Morgan Library & Museum announces new appointments

Morgan Library & Museum

The Morgan Library and Museum is located at 225 Madison Ave. at 36th Street in New York City, just a short walk from Grand Central and Penn Station. Image courtesy of the Morgan Library and Museum

NEW YORK – The Morgan Library & Museum announced four curatorial appointments on Monday. Dr. Philip S. Palmer has joined the Literary and Historical Manuscripts department as the Robert H. Taylor Curator and Department Head, while the Morgan’s Sal Robinson has been promoted to assistant curator in the same department.

Other new appointments include Dr. Robinson McClellan, who joins the museum as assistant curator of Music Manuscripts and Printed Music, and Dr. Deirdre Jackson, who joins in the role of assistant curator of Medieval and Renaissance Manuscripts.

Palmer is an expert on 16th- and 17th-century British literature and book history. His research interests center on travel writing and manuscript studies, with publications on Elizabethan voyage narratives, Renaissance private libraries and readers’ manuscript annotations. He holds both a Ph.D. and an MA in English literature from the University of Massachusetts Amherst, and a B.A. in English from the University of North Carolina at Chapel Hill. Before arriving at the Morgan he worked for five years at UCLA’s William Andrews Clark Memorial Library, first as a Council on Library and Information Resources (CLIR) Postdoctoral Fellow and subsequently as Head of Research Services.

Robinson has been promoted from the Leon Levy Foundation Project Cataloger to Assistant Curator of Literary and Historical Manuscripts at the Morgan. She is the recipient of a B.A. in English Literature from Columbia University and an MLIS from Long Island University. Before moving into the library and museum fields, she was an editor for international literature at the publishing houses Houghton Mifflin Harcourt and Melville House. She has worked on archival projects at PEN America, the American Academy in Rome, Girl Scouts of the USA, the New York Transit Museum, the Keith Haring Foundation, and the Pierre and Tana Matisse Foundation.

McClellan joins the Morgan as assistant curator of Music Manuscripts and Printed Music. A composer, scholar, writer and teacher, he holds a doctorate in composition from the Yale School of Music and the Yale Institute of Sacred Music. He has completed artist residencies at the MacDowell Colony and Yaddo, and his music is published by E.C. Schirmer. His research in early Gaelic notated music is published by Ashgate. Dr. McClellan started his career at the Metropolitan Museum of Art, and originally came to the Morgan in 2008 to work on the music manuscripts digitization project. In addition to his new role at the Morgan, he teaches music theory at Rutgers University, and he founded and directs ComposerCraft, a seminar for advanced young composers at Kaufman Music Center.
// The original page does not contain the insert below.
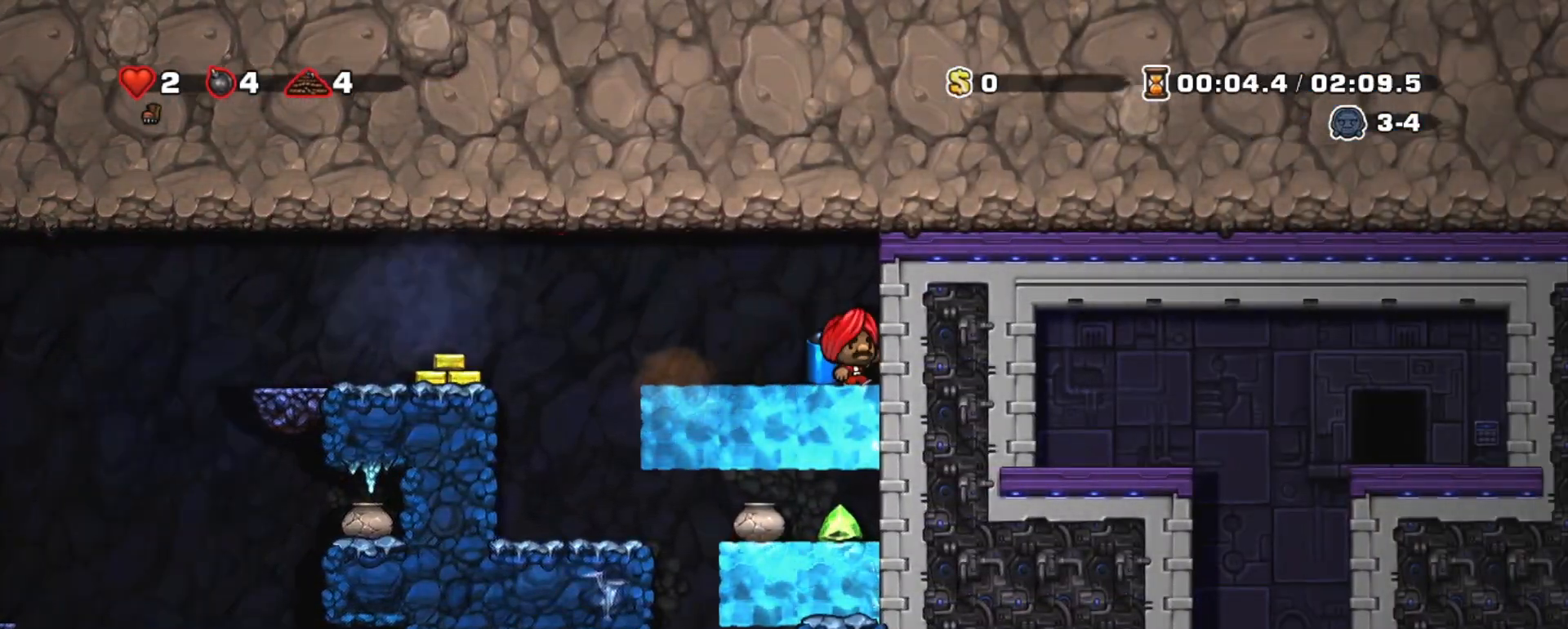
{"keys": ["right", "shift"], "events": [[100, "x", "up"], [133, "x", "down"], [183, "x", "up"], [233, "x", "down"], [283, "x", "up"], [333, "x", "down"], [383, "x", "up"], [417, "x", "down"], [467, "x", "up"]]}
Jackson joins the Medieval and Renaissance Manuscripts team as assistant curator. From 2011 to 2018, Jackson was a research associate in the Department of Manuscripts and Printed Books at the Fitzwilliam Museum at the University of Cambridge, where she conducted research as part of the internationally acclaimed Cambridge Illuminations project. Jackson received her Ph.D. from the Courtauld Institute of Art, London.
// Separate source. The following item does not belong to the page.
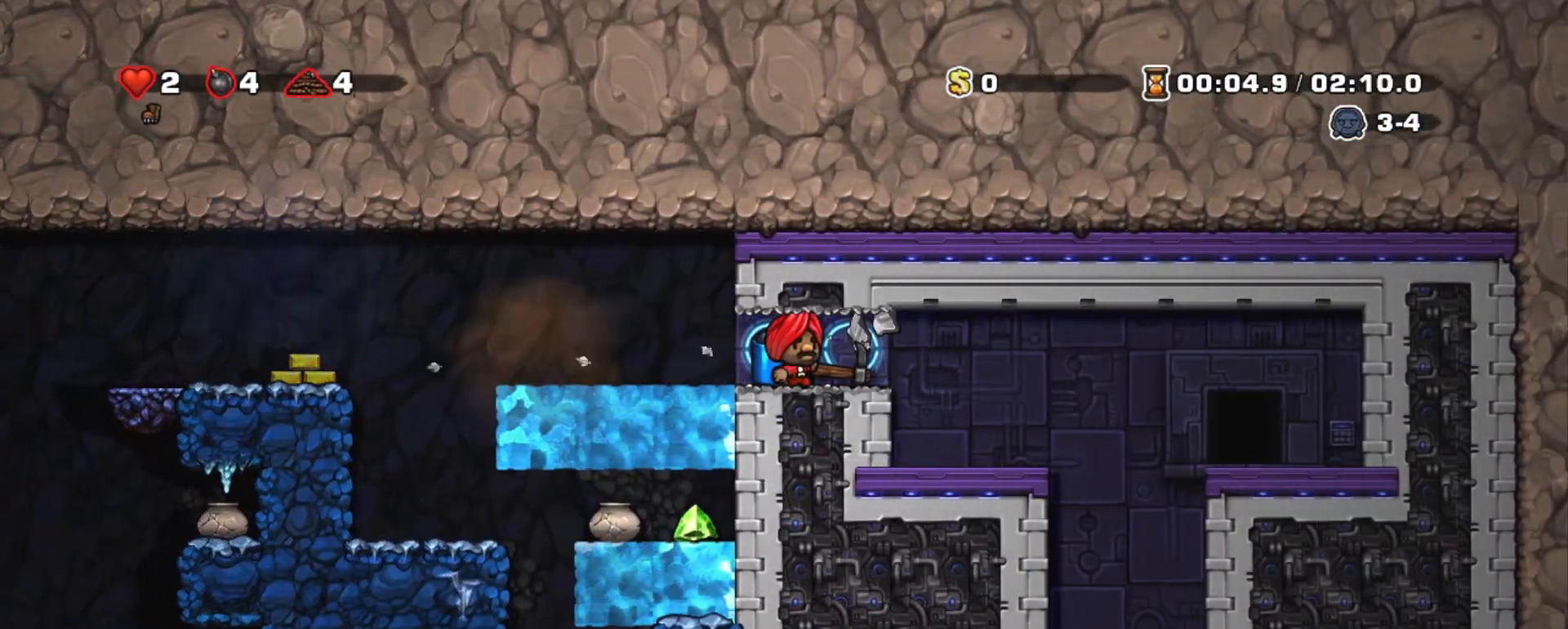
{"keys": ["right"], "events": [[350, "z", "down"], [383, "z", "up"], [483, "shift", "up"]]}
A museum and independent research library located in the heart of New York City, the Morgan Library & Museum began as the personal library of financier, collector, and cultural benefactor Pierpont Morgan. The Morgan offers visitors close encounters with great works of human accomplishment in a setting treasured for its intimate scale and historic significance. Its collection of manuscripts, rare books, music, drawings and works of art comprises a unique and dynamic record of civilization, as well as an incomparable repository of ideas and of the creative process from 4000 B.C. to the present.